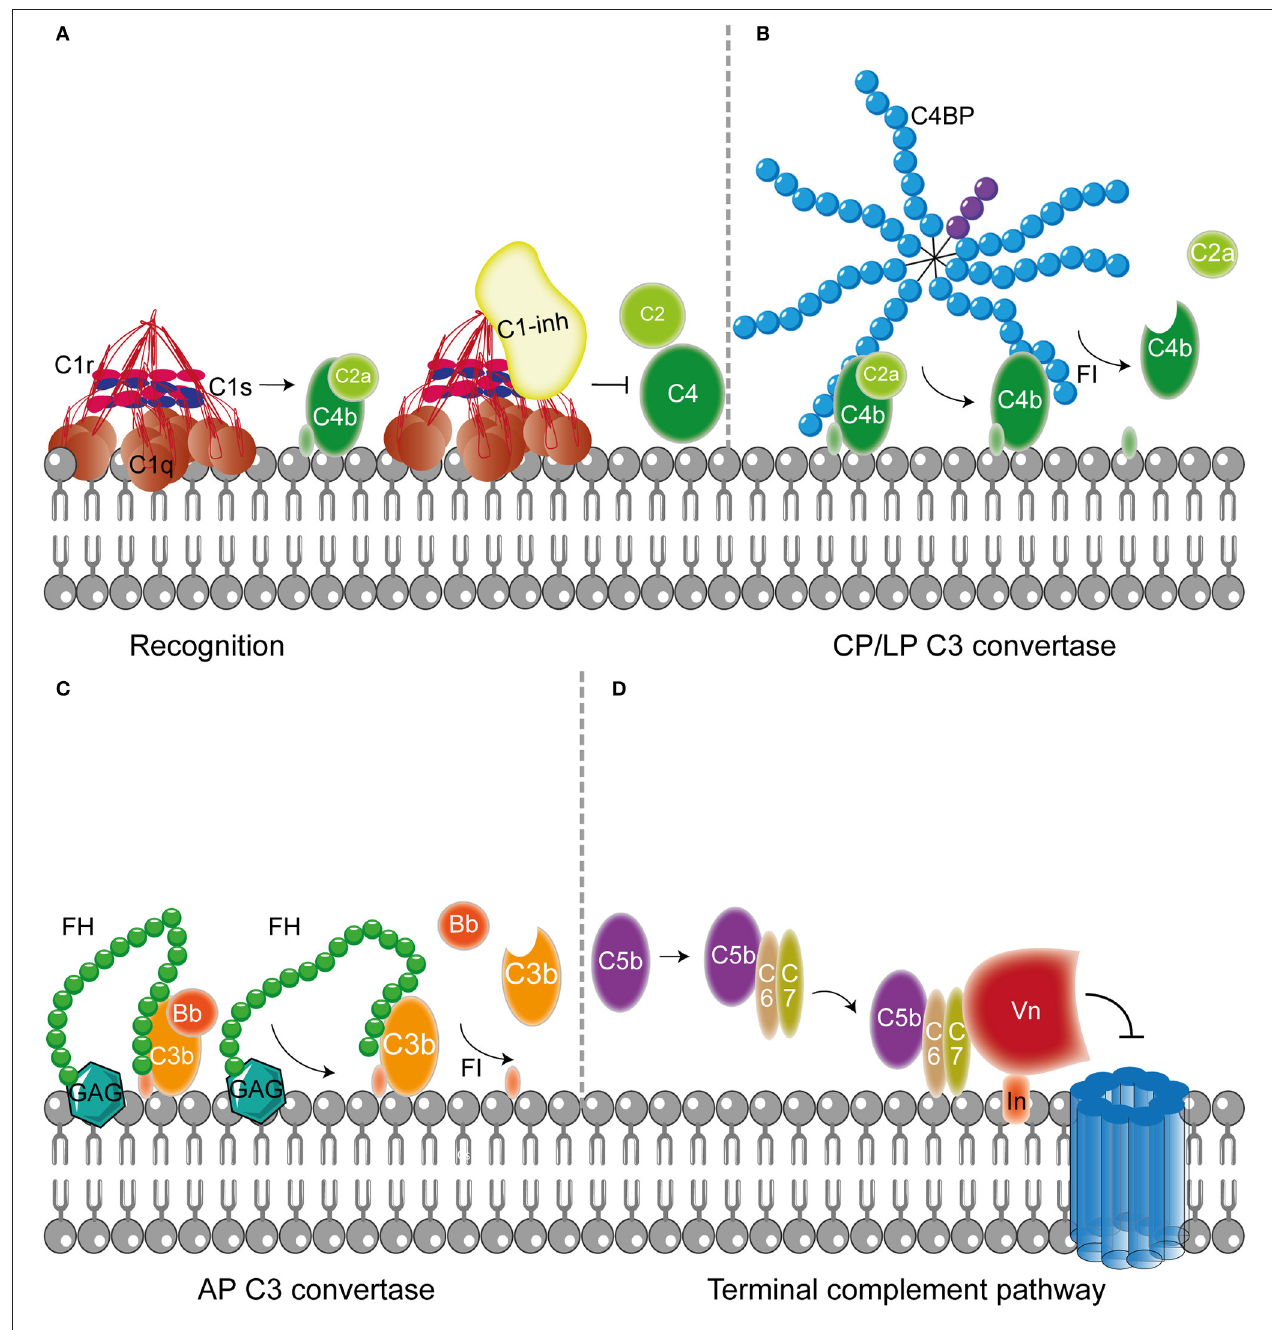
FIGURE 2 | Host fluid phase complement regulatory proteins. (A) Fluid regulatory protein C1-inh prevents complement activation by binding to C1s and C1r (and MASP-1 and MASP-2, not depicted here) preventing the cleavage of C4 and C2 and hence the formation of the CP and LP C3 convertase. (B) C4BP binding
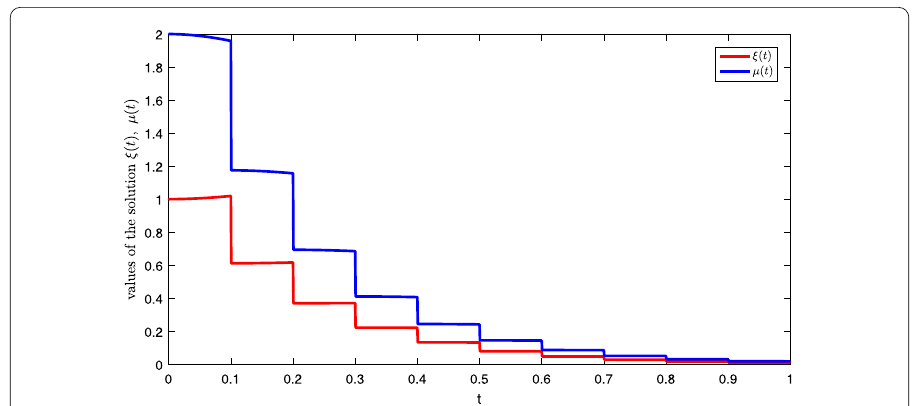
Figure 1 Graphical representation of HU-stability results for Example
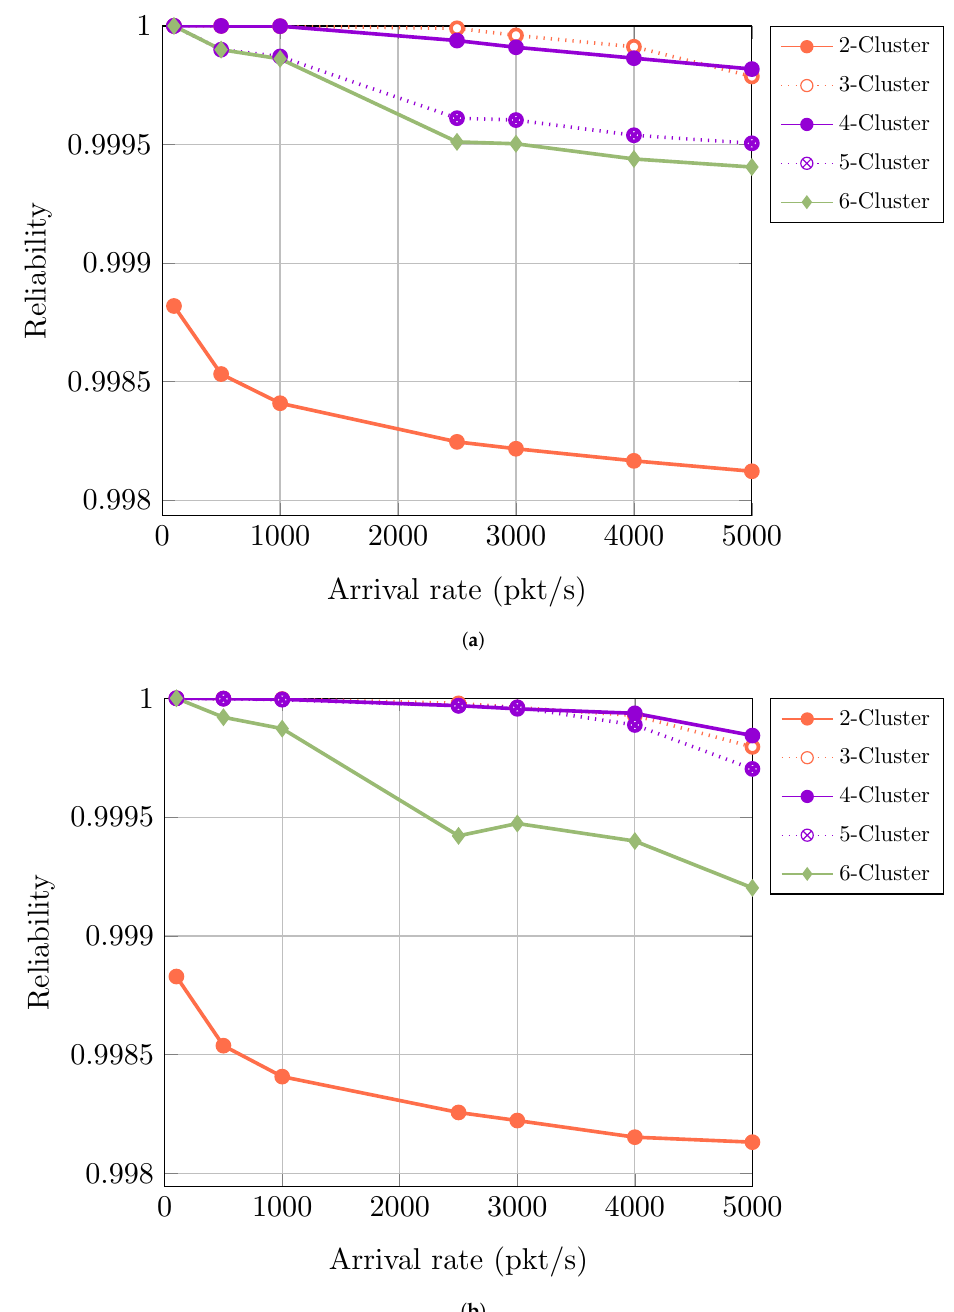
Figure 9. Determine reliability for different clusters using 5-packet duplication. ( a ) Mathematical, ( b )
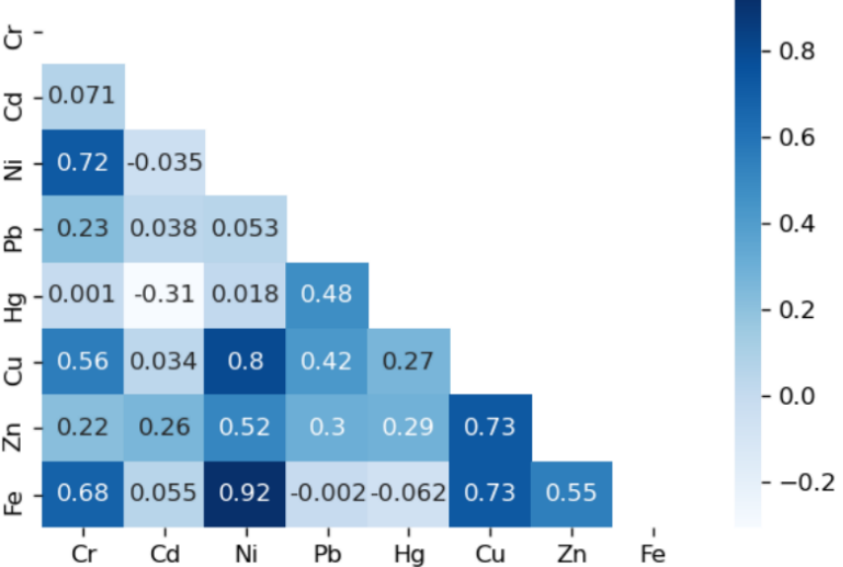
Figure 4. Heatmap of metal correlation coefficients of the sediments in water bodies in the southern area. n = 40. Correlation coefficients above |0.4| are statistically significant at 0.01 and above |0.3| at 0.05.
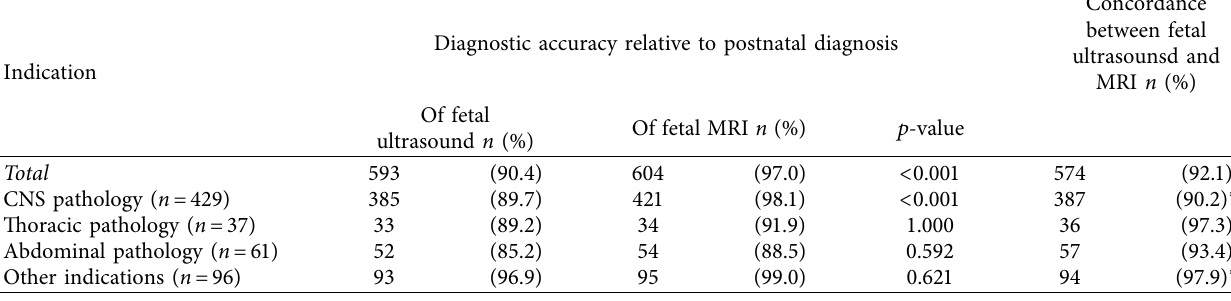
Table 3: Diagnostic accuracy of fetal ultrasound and fetal magnetic resonance relative to the postnatal diagnosis or autopsy and concordance ( n � 623).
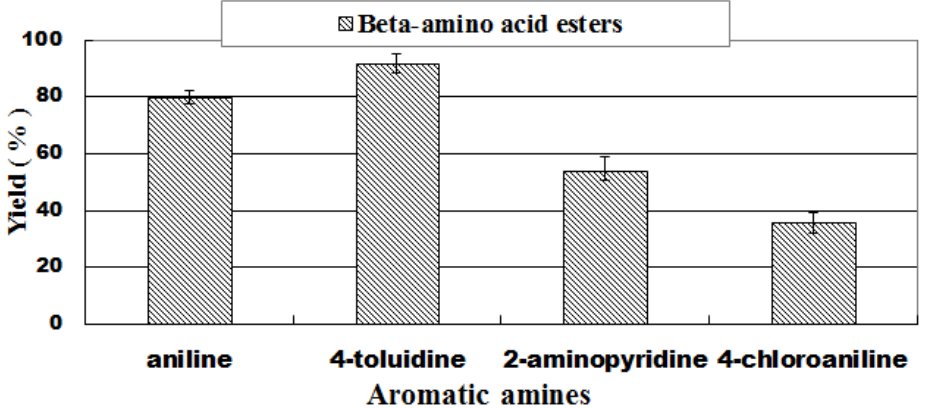
Figure 6. The effect of aromatic amine structure on enzymatic synthesis of β -amino acid esters in continuous-flow microreactors.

....

[ACTIVITY]: Set the listing down in full and exactly. Pictures within it should not appear in the copy.

[RESULT OF THE EXERCISE]:
FIGURE 2 | Host fluid phase complement regulatory proteins. (A) Fluid regulatory protein C1-inh prevents complement activation by binding to C1s and C1r (and MASP-1 and MASP-2, not depicted here) preventing the cleavage of C4 and C2 and hence the formation of the CP and LP C3 convertase. (B) C4BP binding
Figure 1 Graphical representation of HU-stability results for Example
Figure 9. Determine reliability for different clusters using 5-packet duplication. ( a ) Mathematical, ( b )
Figure 4. Heatmap of metal correlation coefficients of the sediments in water bodies in the southern area. n = 40. Correlation coefficients above |0.4| are statistically significant at 0.01 and above |0.3| at 0.05.
Table 3: Diagnostic accuracy of fetal ultrasound and fetal magnetic resonance relative to the postnatal diagnosis or autopsy and concordance ( n � 623).
Figure 6. The effect of aromatic amine structure on enzymatic synthesis of β -amino acid esters in continuous-flow microreactors.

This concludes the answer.